> _WHAT TO PRODUCE_:
Each line of the listing below, from the very first to the one that contains "77 248 55.81", is to be retyped exactly as it stands.

:: DATA

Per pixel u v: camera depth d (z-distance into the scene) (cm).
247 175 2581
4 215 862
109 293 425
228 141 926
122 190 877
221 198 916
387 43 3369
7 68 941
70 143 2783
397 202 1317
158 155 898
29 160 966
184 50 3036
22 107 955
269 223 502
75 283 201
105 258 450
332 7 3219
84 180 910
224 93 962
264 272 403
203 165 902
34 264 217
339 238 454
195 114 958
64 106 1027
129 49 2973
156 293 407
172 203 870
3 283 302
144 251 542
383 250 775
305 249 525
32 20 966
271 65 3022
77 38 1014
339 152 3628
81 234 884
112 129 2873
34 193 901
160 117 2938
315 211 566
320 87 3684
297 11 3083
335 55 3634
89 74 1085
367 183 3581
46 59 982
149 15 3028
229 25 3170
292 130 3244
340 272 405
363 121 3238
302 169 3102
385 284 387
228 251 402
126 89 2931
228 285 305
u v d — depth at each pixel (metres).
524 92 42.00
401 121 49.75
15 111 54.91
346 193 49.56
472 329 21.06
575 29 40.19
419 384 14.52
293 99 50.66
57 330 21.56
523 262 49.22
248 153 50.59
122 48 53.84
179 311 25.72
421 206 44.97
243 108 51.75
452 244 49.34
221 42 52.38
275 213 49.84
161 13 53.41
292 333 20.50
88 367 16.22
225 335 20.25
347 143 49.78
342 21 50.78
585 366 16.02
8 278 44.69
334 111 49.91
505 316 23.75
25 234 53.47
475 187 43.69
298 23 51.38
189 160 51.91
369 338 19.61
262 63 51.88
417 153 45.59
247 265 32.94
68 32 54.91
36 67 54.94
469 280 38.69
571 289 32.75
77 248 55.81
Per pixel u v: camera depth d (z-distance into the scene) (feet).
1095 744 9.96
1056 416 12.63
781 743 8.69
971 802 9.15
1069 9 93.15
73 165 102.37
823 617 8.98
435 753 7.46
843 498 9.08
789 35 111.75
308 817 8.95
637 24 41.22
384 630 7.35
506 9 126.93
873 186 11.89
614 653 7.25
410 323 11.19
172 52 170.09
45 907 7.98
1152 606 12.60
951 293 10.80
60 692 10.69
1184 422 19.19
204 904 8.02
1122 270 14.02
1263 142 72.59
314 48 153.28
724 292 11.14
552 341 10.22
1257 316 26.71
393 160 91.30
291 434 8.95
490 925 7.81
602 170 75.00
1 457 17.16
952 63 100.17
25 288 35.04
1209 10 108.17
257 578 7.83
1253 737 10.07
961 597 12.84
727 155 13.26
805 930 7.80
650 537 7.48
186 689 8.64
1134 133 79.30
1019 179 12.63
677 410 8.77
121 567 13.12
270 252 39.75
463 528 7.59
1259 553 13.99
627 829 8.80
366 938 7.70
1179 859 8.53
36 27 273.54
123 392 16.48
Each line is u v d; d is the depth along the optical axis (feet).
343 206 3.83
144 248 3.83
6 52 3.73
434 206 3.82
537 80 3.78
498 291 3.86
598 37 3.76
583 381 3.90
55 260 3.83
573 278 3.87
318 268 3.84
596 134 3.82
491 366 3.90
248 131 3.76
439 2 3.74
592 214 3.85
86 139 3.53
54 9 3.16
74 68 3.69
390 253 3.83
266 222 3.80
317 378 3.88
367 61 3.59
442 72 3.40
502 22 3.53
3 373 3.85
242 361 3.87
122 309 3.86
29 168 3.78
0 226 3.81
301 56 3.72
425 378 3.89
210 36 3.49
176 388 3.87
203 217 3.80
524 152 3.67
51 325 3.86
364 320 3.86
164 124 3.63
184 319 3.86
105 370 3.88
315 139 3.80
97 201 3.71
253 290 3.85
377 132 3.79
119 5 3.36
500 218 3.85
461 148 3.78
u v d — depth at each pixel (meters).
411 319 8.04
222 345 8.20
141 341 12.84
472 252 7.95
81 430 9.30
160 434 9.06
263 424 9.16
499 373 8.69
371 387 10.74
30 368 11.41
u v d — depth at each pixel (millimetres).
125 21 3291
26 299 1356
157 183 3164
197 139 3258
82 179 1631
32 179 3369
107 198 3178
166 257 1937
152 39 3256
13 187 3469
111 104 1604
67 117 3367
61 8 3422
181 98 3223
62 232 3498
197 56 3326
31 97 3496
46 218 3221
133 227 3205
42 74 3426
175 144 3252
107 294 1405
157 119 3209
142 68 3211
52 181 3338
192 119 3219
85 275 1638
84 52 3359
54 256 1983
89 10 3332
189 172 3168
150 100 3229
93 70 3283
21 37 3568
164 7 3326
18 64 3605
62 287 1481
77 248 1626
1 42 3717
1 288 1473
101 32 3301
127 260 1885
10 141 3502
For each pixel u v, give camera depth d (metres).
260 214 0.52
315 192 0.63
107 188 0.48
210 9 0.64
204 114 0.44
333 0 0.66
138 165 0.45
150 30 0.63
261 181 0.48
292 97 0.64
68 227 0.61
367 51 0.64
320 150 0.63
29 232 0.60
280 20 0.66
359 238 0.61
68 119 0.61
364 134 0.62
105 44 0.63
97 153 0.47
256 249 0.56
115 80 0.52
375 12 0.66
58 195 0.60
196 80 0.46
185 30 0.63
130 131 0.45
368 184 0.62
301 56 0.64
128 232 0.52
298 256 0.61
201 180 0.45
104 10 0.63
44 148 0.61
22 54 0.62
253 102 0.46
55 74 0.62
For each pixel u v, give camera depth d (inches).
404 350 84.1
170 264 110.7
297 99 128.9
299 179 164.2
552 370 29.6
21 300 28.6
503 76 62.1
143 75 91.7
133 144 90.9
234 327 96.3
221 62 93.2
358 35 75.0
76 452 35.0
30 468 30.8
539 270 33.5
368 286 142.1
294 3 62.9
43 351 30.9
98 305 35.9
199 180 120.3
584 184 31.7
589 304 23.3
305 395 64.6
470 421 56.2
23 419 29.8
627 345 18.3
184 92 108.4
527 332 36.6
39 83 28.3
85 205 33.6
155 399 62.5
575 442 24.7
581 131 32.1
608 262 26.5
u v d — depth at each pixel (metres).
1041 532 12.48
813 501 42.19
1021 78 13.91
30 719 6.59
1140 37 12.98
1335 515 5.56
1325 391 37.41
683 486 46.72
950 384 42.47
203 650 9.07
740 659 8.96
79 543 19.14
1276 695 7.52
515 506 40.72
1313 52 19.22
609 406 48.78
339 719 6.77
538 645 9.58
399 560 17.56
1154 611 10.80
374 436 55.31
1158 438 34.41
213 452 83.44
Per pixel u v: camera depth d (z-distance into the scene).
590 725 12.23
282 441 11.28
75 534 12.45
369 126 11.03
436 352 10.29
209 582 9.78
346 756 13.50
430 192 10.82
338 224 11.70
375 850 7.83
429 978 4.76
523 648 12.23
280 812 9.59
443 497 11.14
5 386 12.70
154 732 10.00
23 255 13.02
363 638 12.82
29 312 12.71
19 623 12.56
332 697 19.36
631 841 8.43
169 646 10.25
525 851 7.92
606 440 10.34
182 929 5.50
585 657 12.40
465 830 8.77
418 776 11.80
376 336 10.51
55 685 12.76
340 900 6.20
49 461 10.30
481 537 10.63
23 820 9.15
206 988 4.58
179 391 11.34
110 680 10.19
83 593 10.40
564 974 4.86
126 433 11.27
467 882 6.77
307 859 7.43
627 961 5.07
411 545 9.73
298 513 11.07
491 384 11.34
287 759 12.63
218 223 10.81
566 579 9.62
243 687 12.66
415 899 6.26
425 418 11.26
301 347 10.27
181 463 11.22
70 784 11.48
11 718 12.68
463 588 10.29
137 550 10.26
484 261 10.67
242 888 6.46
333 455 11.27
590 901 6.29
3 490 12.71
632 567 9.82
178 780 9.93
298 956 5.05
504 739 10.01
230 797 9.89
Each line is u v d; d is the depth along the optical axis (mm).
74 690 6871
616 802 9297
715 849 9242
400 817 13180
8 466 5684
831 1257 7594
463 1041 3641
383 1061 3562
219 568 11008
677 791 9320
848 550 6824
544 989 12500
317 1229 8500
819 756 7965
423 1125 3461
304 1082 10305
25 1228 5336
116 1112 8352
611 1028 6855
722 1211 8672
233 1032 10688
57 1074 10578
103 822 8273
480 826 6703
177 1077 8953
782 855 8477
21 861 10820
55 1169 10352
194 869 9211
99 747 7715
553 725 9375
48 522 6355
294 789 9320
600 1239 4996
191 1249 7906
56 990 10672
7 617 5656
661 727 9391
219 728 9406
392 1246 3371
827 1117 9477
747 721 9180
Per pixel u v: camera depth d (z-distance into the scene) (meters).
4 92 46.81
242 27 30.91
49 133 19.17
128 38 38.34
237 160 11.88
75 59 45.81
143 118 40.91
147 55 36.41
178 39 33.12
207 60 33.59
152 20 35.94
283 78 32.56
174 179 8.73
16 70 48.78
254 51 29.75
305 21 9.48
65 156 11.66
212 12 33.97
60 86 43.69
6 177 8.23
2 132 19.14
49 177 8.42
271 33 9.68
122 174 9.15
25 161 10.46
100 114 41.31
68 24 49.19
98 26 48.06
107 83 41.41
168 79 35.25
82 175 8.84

::::

> _RESPONSE BELOW_:
Per pixel u v: camera depth d (z-distance into the scene) (cm).
247 175 2581
4 215 862
109 293 425
228 141 926
122 190 877
221 198 916
387 43 3369
7 68 941
70 143 2783
397 202 1317
158 155 898
29 160 966
184 50 3036
22 107 955
269 223 502
75 283 201
105 258 450
332 7 3219
84 180 910
224 93 962
264 272 403
203 165 902
34 264 217
339 238 454
195 114 958
64 106 1027
129 49 2973
156 293 407
172 203 870
3 283 302
144 251 542
383 250 775
305 249 525
32 20 966
271 65 3022
77 38 1014
339 152 3628
81 234 884
112 129 2873
34 193 901
160 117 2938
315 211 566
320 87 3684
297 11 3083
335 55 3634
89 74 1085
367 183 3581
46 59 982
149 15 3028
229 25 3170
292 130 3244
340 272 405
363 121 3238
302 169 3102
385 284 387
228 251 402
126 89 2931
228 285 305
u v d — depth at each pixel (metres).
524 92 42.00
401 121 49.75
15 111 54.91
346 193 49.56
472 329 21.06
575 29 40.19
419 384 14.52
293 99 50.66
57 330 21.56
523 262 49.22
248 153 50.59
122 48 53.84
179 311 25.72
421 206 44.97
243 108 51.75
452 244 49.34
221 42 52.38
275 213 49.84
161 13 53.41
292 333 20.50
88 367 16.22
225 335 20.25
347 143 49.78
342 21 50.78
585 366 16.02
8 278 44.69
334 111 49.91
505 316 23.75
25 234 53.47
475 187 43.69
298 23 51.38
189 160 51.91
369 338 19.61
262 63 51.88
417 153 45.59
247 265 32.94
68 32 54.91
36 67 54.94
469 280 38.69
571 289 32.75
77 248 55.81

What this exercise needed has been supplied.